The last PMQs before the Christmas recess often has a rather pantomime atmosphere. Unfortunately, neither Jeremy Corbyn nor Theresa May are anywhere near nimble enough to be able to create anything more than the sort of play that everyone leaves at the interval – and today’s performance wasn’t helped by John Bercow’s decision to extend the previously half an hour session to 53 minutes with no apparent good reason. The Speaker himself contributed to the overrunning PMQs by providing interesting details about MPs’ weddings that he’d been invited to.
Jeremy Corbyn had one Christmas pun, which was about there being ‘no room at the A&E’. Quite a difficult pun for MPs to chuckle at, given the context of the question was patients being left on trolleys in hospital corridors, but this was better than some of his questions, all of which were themed on the NHS.
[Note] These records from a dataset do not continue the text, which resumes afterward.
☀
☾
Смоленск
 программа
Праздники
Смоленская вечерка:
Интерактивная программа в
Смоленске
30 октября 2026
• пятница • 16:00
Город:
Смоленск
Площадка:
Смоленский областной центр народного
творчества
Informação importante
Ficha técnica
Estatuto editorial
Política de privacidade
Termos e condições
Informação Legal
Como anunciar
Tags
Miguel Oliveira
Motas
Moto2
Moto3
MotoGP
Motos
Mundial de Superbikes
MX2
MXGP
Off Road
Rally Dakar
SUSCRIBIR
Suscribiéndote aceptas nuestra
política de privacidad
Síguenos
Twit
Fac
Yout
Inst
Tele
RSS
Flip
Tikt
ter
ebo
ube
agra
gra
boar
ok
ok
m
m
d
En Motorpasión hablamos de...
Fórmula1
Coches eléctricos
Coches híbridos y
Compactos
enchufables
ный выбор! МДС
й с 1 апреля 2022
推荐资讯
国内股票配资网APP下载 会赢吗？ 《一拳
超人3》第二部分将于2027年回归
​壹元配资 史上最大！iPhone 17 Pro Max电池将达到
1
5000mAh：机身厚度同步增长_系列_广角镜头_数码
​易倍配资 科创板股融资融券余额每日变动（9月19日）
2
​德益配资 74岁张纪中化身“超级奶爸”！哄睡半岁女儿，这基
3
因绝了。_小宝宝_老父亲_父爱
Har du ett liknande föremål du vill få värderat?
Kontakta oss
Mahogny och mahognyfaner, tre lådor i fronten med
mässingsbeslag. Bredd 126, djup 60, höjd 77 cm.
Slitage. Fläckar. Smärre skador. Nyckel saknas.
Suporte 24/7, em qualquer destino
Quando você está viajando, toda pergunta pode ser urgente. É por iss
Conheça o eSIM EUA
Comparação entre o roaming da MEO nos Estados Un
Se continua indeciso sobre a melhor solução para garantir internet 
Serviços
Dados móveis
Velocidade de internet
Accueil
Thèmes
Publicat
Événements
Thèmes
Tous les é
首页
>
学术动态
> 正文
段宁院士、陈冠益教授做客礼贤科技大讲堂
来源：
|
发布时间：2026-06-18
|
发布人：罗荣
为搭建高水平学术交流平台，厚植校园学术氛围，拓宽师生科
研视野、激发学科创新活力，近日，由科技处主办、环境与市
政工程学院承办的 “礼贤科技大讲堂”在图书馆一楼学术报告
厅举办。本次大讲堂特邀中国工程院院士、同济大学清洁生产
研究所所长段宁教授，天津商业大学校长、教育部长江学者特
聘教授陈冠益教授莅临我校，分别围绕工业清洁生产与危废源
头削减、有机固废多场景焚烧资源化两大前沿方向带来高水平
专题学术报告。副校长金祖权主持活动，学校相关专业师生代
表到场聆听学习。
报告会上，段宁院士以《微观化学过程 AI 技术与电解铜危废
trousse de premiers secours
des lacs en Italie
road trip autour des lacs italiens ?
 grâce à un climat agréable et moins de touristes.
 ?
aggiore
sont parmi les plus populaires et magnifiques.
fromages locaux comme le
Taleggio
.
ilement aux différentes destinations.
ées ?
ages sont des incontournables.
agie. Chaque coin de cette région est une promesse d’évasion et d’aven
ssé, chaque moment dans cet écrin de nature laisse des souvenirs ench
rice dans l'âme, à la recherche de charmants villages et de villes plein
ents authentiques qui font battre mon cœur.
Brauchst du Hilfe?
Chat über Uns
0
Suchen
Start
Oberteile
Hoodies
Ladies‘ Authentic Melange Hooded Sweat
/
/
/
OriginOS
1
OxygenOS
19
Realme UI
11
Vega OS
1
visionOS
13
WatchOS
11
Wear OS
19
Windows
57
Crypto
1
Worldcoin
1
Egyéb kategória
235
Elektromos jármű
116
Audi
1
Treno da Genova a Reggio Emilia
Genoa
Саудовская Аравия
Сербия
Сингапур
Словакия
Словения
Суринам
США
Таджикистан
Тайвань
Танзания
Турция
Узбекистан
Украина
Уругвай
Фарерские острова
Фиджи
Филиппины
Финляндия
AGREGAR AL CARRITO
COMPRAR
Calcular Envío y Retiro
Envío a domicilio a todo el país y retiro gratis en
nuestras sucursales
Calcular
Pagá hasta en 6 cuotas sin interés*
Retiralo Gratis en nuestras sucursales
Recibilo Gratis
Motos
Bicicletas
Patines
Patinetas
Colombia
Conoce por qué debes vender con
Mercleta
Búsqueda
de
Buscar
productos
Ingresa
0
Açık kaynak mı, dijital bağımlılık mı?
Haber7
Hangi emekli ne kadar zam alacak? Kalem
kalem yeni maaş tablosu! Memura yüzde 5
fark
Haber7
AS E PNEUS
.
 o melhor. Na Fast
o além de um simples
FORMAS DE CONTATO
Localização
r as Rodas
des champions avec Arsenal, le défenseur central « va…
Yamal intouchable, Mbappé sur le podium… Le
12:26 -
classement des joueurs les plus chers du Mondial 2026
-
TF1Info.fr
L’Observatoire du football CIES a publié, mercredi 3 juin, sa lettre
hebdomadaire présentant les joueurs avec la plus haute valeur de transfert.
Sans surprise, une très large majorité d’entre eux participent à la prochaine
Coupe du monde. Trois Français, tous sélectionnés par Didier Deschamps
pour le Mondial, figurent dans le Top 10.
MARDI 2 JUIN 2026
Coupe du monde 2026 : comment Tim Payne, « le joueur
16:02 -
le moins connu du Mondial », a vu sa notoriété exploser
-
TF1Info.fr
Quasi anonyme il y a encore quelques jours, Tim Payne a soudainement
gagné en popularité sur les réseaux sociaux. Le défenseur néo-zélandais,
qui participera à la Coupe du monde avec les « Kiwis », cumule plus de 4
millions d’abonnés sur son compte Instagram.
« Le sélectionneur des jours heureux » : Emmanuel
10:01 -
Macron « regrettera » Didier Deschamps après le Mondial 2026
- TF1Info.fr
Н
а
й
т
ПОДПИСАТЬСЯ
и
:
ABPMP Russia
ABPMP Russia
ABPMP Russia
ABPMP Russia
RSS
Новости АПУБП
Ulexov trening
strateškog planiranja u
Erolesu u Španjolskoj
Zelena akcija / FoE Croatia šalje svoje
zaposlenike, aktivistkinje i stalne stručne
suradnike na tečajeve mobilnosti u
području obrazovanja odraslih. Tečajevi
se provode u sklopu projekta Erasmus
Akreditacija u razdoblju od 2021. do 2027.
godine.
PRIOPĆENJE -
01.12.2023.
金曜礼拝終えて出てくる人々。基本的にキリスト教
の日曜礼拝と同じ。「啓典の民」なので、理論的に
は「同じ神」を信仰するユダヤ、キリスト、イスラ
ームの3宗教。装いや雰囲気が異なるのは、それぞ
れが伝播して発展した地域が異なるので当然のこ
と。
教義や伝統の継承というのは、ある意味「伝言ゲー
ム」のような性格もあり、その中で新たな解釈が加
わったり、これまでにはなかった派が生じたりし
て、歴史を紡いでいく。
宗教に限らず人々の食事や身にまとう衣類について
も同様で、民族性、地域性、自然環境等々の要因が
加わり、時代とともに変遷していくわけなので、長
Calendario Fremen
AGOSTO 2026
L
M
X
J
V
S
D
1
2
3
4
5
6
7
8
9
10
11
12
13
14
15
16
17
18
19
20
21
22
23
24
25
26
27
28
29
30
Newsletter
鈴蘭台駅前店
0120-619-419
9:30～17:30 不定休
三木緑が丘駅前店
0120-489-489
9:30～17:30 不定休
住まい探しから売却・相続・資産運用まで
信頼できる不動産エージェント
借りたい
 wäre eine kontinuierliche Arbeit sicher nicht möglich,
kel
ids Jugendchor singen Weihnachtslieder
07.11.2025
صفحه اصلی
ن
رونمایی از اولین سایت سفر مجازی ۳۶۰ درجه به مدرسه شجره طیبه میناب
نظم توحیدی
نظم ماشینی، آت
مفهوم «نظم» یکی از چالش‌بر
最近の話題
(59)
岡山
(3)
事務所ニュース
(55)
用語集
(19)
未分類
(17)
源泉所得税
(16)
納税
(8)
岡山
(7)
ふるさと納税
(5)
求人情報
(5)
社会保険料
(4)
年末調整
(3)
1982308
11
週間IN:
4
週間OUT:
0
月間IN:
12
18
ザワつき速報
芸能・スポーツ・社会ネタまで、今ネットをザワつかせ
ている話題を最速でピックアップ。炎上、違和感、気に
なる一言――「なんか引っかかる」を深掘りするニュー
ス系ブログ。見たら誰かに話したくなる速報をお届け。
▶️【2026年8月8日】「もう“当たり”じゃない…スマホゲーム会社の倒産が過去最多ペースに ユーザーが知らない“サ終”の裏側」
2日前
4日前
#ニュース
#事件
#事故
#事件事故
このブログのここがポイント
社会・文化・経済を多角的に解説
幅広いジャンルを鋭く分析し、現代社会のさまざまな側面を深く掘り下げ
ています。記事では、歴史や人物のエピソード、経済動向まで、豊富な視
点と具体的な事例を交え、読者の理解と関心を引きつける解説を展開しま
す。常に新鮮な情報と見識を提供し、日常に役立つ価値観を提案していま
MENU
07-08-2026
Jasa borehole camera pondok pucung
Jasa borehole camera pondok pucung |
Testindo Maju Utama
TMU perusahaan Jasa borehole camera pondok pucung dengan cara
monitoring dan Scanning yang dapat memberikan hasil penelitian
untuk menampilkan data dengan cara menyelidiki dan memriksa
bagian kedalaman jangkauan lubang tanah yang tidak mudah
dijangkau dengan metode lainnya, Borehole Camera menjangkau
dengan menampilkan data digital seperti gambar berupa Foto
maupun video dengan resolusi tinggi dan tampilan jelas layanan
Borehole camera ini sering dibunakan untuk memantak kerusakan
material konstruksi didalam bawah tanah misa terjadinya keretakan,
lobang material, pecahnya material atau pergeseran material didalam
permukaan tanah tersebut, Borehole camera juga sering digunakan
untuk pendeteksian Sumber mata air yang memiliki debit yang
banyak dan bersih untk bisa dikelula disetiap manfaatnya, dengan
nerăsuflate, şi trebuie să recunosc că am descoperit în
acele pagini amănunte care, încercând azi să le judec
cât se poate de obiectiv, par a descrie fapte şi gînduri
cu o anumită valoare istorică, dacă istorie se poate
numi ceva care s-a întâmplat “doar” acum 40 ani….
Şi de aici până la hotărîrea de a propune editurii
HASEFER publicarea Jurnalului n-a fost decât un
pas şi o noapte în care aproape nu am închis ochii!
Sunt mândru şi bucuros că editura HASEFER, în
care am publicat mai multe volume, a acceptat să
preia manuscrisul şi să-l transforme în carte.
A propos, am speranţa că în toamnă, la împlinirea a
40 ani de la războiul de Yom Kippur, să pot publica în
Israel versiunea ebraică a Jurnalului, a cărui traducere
The problem with the NHS is that it has been Labour’s political comfort blanket for so long that Conservative Prime Ministers are very well-versed in dealing with questions on the matter. And if those questions are, as Corbyn’s were today, suitably vague, then those Prime Ministers can get away with merely listing selective statistics on how well they think the health service is doing. Corbyn asked one closed question requiring a yes or no answer (which the Prime Minister didn’t give) about whether she thought the NHS had all the money it needs to survive. He also asked several questions in one, tying together GP staffing shortages with the social care crisis into one uncomfortable bundle which May was able to ignore entirely.
It ended up being a standard NHS session, with both leaders trading numbers without anything changing at all. Perhaps when he comes to making his new year’s resolution, Corbyn should decide not to ask questions about the NHS unless he actually knows what he wants to say.